(From Philadelphia Business Journal, October 2018)
West Market Street Corridor in Philadelphia.
With fewer than three months left in the year, the Philadelphia office market appears to be hitting its stride with strong absorbancy, rising rents and lower vacancy rates, according to several third-quarter reports.
The quarter was also notable for other reasons. Several large companies made decisions on new office space and construction of the Comcast Technology Center was completed.

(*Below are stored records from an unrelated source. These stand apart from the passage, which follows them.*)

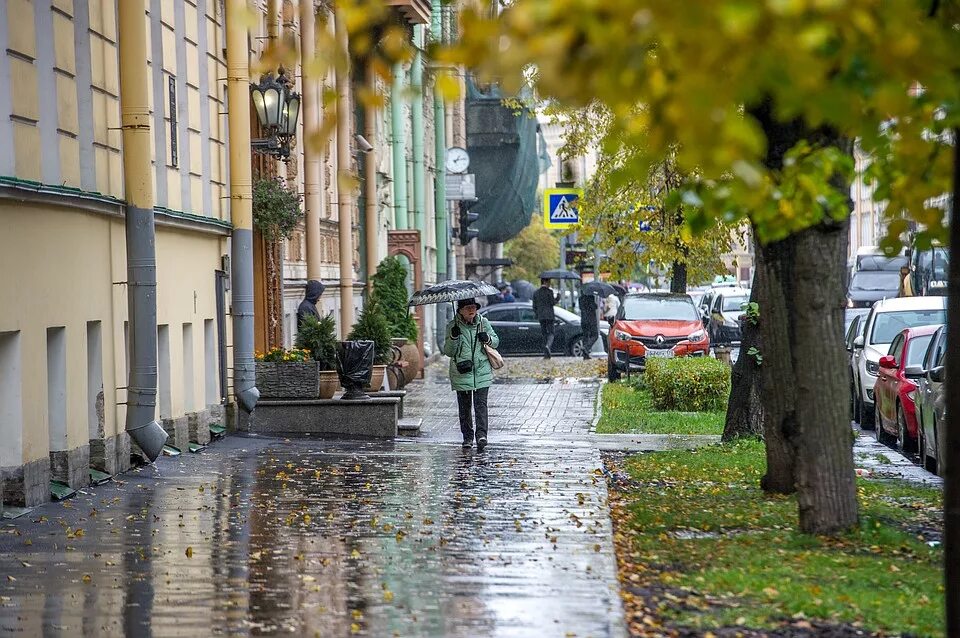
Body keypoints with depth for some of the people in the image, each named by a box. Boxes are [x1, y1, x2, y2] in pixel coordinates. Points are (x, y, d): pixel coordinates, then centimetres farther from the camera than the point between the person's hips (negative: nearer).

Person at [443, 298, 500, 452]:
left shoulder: (483, 323, 5)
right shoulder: (452, 326, 0)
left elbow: (496, 341, 14)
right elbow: (448, 351, 0)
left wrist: (488, 339, -8)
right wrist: (453, 338, -18)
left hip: (482, 372, 0)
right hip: (461, 374, 0)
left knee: (481, 404, -10)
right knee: (464, 406, 7)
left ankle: (481, 435, -17)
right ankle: (467, 437, 18)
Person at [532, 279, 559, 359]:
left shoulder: (536, 293, 11)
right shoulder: (549, 291, -5)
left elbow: (534, 306, 11)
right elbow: (553, 303, -8)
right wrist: (557, 298, 10)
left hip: (541, 316, 5)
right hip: (549, 315, -5)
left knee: (544, 334, 10)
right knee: (551, 333, -3)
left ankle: (546, 354, 5)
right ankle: (547, 346, -32)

A handful of firms signed leases on new office spaces that have them crisscrossing the city as they shuffle up where they will call home but at the same time create vacancies in the buildings they are departing. Wells Fargo was among those tenants who decided to move and will relocate from South Broad Street to Two Logan Square.
It wasn’t the only one. Marquarie Investment Management punched a hole in Two Commerce Square when it signed a lease at 100 Independence Square, Reliance Standard Life Insurance Cos. will move to 1700 Market St. and that means One Commerce Square will take a hit, and Willis Towers Watson will vacate space in Centre Square to move to 1735 Market. Entercom Communications will move from Bala Cynwyd into 2400 Market St.
The reason so many tenants are moving is simple, said Matt Guerrieri, a broker with Newmark Knight Frank. “It’s hard to stay in place and renovate, and I think a lot of companies are realizing that,” he said “It’s easier to move over a couple of weeks rather than renovate in place.”
The pending moves have meant the spaces the companies are vacating are in limbo. “It’s space that is’t available today because it’s leased until 2020 and those spaces are hard to lease,” Guerrieri said.
This isn’t helping alleviate an issue that has bedeviled the market for the last couple of years. Large blocks of contiguous space have diminished and spaces that total a full floor or more, particularly those with views, have become scarce.
While companies taking new space was a hallmark of the quarter, it was also marked by a milestone for the office market. The Comcast Technology Center (CTC) at 1800 Arch St. was completed and the tower found its place in Philadelphia’s skyline. Comcast has started to relocate employees from other buildings into the new 1.3 million-square-foot building.
The opening of CTC helped push down the vacancy rate of West Market Street to 10.7 percent and resulted in net absorption of more than 1.5 million square feet for the quarter, according to JLL data. In addition to the Comcast building, 2400 Market St., at 600,000 square feet, and 3675 Market St., at 345,000 square feet, are on schedule to open in the next couple of months. That means more than 2 million square feet of new office space will have been added to Philadelphia this year.
That the Philadelphia office market would absorb more than 1.5 million square feet in a quarter — a number typically reserved for a good year — and would add 2 million square feet of new office space sounds as if the city is having a standout year.
“It’s all true, but it’s not as good as it is,” said Ian Anderson, director of research at CBRE Inc. “We added the Comcast Technology Center to our inventory so that is fully leased and makes the absorption look huge. That is a statistical anomaly.”
The building at 3675 Market, which is the first as part of the UCity Square development in University City, was also mostly pre-leased and boosted the overall data as well. The redevelopment of 2400 Market St. into office space was kicked off by Aramark Corp.’s decision to take half of the space for its new headquarters. In other words, the bulk of the new space was essentially build-to-suit for tenants already located in Philadelphia. In contrast, Newmark Knight Frank is tracking 16 companies totaling 254,000 square feet that are considering moves into the Central Business District.
The other dynamic that made third-quarter statistics standout involves conversions, which has buoyed the market over the last 20 years and continues to do so. One City Place at 1401 Arch St., a portion of the Public Ledger and the remainder of One Franklin Plaza — a total of 630,415 square feet of office space — was taken out of the inventory because they will be redeveloped into residential use. That also artificially inflated the strength of the market during the third quarter.
While there’s more going on than meets the eye, the overall market is doing well. The economy is humming along, Philadelphia remains a desirable place to live, the city is adding jobs though not at the pace of some of its counterparts and office rents are on the rise. Since the third quarter of 2013, rents have gone to $31.46 a square foot from $26.11 a square foot, according to CBRE data.
“New owners have really pushed the rents up,” Guerrieri said. “They are putting money into buildings and that’s great because they need it, but we’re still a bargain.”